Une lettre simple jusqu’à un « loth » (donc 15,6 grammes) postée à Bâle à destination d’un quartier de la ville coûtait 2 ½ Rappen, de même que pour un destinataire habitant l’une des communes avoisinantes. Pour des localités situées pour loin, il fallait coller deux timbres « Colombe de Bâle ». Ce qui est étonnant, c’est de voir que ce timbre est souvent collé en haut à gauche de la lettre, parfois en bas à gauche et rarement en haut à droite (mais jamais en bas à droite, car c’est là que l’adresse devait être écrite) : il semblerait donc qu’aucune directive postale n’existait à ce sujet.

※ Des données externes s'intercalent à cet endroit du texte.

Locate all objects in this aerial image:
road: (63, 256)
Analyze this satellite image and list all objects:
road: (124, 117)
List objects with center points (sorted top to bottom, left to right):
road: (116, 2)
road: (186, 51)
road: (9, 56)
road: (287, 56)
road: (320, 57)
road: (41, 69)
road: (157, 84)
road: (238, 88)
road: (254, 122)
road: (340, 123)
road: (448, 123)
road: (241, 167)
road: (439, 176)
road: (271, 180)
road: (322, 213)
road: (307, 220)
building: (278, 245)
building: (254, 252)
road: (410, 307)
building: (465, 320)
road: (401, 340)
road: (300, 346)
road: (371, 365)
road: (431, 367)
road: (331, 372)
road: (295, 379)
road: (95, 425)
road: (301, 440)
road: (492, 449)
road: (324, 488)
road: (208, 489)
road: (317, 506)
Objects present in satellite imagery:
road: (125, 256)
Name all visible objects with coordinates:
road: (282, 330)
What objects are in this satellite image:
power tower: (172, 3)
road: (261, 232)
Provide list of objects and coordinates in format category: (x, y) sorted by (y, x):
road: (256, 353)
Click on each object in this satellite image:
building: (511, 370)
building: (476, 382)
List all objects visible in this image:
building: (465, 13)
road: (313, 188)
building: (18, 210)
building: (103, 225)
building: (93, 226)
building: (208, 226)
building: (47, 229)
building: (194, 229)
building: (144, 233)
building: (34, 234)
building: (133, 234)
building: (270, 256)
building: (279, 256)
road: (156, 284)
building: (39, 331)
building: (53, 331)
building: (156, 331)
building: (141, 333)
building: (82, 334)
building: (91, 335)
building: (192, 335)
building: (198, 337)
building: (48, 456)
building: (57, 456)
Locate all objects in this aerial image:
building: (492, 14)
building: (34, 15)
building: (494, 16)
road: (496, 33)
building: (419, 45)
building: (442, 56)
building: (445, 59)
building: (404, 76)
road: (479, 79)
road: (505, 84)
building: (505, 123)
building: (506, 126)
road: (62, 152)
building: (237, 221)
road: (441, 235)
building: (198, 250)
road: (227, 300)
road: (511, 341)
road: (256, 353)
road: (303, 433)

Il n’existe que très peu de belles lettres affranchies avec plus de deux timbres « Colombe de Bâle ». Pour oblitérer ce mythique timbre-poste bâlois, la poste locale utilisait un cachet rond et rouge, mentionnant « BASEL » (en haut), puis au centre le jour, le mois et l’année, en bas soit une étoile, soit « VOR-MITTAG » (matin) ou « NACH-MITTAG » (après-midi). D’autres cachets furent plus rarement utilisés, que les spécialistes ont dûment répertoriés dans leurs monographies.

Emissions commémoratives

La Poste suisse a commémoré deux fois sa « Colombe de Bâle ». La première fois en 1945 pour les 100 ans du timbre bâlois (un bloc), et en 1995 pour le 150e anniversaire de l’émission de ce timbre (aussi un bloc). La troisième émission est annoncée pour novembre 2020, dans le cadre de l’exposition de la « Journée du timbre » qui se tiendra à Bâle du 6 au 8 novembre 2020. Il s’agira sans doute d’un bloc-feuillet comme il y en a eu un pour la « Journée du timbre » des années précédentes. Mentionnons encore qu’à cette occasion deux ouvrages seront publiés : l’un sur la vie et l’oeuvre de Melchior Berri, le créateur de la « Colombe de Bâle » (avec des documents inédits provenant des Archives de la Ville de Bâle), et l’autre contiendra toutes les lettres connues à ce jour qui sont affranchies avec ce magnifique timbre de 1845, toutes reproduites en couleurs. De quoi faire rêver tous les collectionneurs de Suisse et dans le monde… !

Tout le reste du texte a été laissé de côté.